**Problem to work on:** From every row below, pull out the source text and reproduce it line for line with no changes. Leave the pictures out of your answer.

Source texts of formatted documents
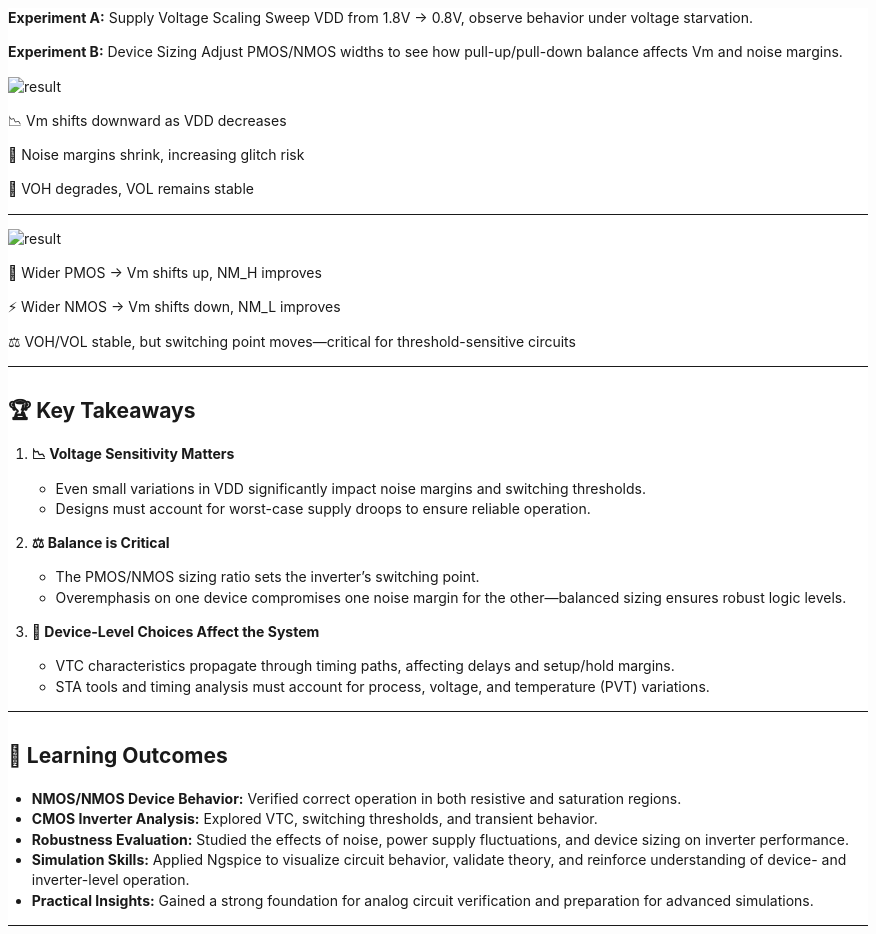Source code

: **Experiment A:** Supply Voltage Scaling
Sweep VDD from 1.8V → 0.8V, observe behavior under voltage starvation.

**Experiment B:** Device Sizing
Adjust PMOS/NMOS widths to see how pull-up/pull-down balance affects Vm and noise margins.

![result](./assets/day4.1.png)

📉 Vm shifts downward as VDD decreases

🚨 Noise margins shrink, increasing glitch risk

🎯 VOH degrades, VOL remains stable

---

![result](./assets/day5.png)

💪 Wider PMOS → Vm shifts up, NM_H improves

⚡ Wider NMOS → Vm shifts down, NM_L improves

⚖️ VOH/VOL stable, but switching point moves—critical for threshold-sensitive circuits

---

## 🏆 Key Takeaways

1. **📉 Voltage Sensitivity Matters**
   - Even small variations in VDD significantly impact noise margins and switching thresholds.
   - Designs must account for worst-case supply droops to ensure reliable operation.

2. **⚖️ Balance is Critical**
   - The PMOS/NMOS sizing ratio sets the inverter’s switching point.
   - Overemphasis on one device compromises one noise margin for the other—balanced sizing ensures robust logic levels.

3. **🔗 Device-Level Choices Affect the System**
   - VTC characteristics propagate through timing paths, affecting delays and setup/hold margins.
   - STA tools and timing analysis must account for process, voltage, and temperature (PVT) variations.

---

## 💼 Learning Outcomes

- **NMOS/NMOS Device Behavior:** Verified correct operation in both resistive and saturation regions.  
- **CMOS Inverter Analysis:** Explored VTC, switching thresholds, and transient behavior.  
- **Robustness Evaluation:** Studied the effects of noise, power supply fluctuations, and device sizing on inverter performance.  
- **Simulation Skills:** Applied Ngspice to visualize circuit behavior, validate theory, and reinforce understanding of device- and inverter-level operation.  
- **Practical Insights:** Gained a strong foundation for analog circuit verification and preparation for advanced simulations.

---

**Written solution:**
Source code

: **Experiment A:** Supply Voltage Scaling
Sweep VDD from 1.8V → 0.8V, observe behavior under voltage starvation.

**Experiment B:** Device Sizing
Adjust PMOS/NMOS widths to see how pull-up/pull-down balance affects Vm and noise margins.

![result](./assets/day4.1.png)

📉 Vm shifts downward as VDD decreases

🚨 Noise margins shrink, increasing glitch risk

🎯 VOH degrades, VOL remains stable

---

![result](./assets/day5.png)

💪 Wider PMOS → Vm shifts up, NM_H improves

⚡ Wider NMOS → Vm shifts down, NM_L improves

⚖️ VOH/VOL stable, but switching point moves—critical for threshold-sensitive circuits

---

## 🏆 Key Takeaways

1. **📉 Voltage Sensitivity Matters**
   - Even small variations in VDD significantly impact noise margins and switching thresholds.
   - Designs must account for worst-case supply droops to ensure reliable operation.

2. **⚖️ Balance is Critical**
   - The PMOS/NMOS sizing ratio sets the inverter’s switching point.
   - Overemphasis on one device compromises one noise margin for the other—balanced sizing ensures robust logic levels.

3. **🔗 Device-Level Choices Affect the System**
   - VTC characteristics propagate through timing paths, affecting delays and setup/hold margins.
   - STA tools and timing analysis must account for process, voltage, and temperature (PVT) variations.

---

## 💼 Learning Outcomes

- **NMOS/NMOS Device Behavior:** Verified correct operation in both resistive and saturation regions.  
- **CMOS Inverter Analysis:** Explored VTC, switching thresholds, and transient behavior.  
- **Robustness Evaluation:** Studied the effects of noise, power supply fluctuations, and device sizing on inverter performance.  
- **Simulation Skills:** Applied Ngspice to visualize circuit behavior, validate theory, and reinforce understanding of device- and inverter-level operation.  
- **Practical Insights:** Gained a strong foundation for analog circuit verification and preparation for advanced simulations.

---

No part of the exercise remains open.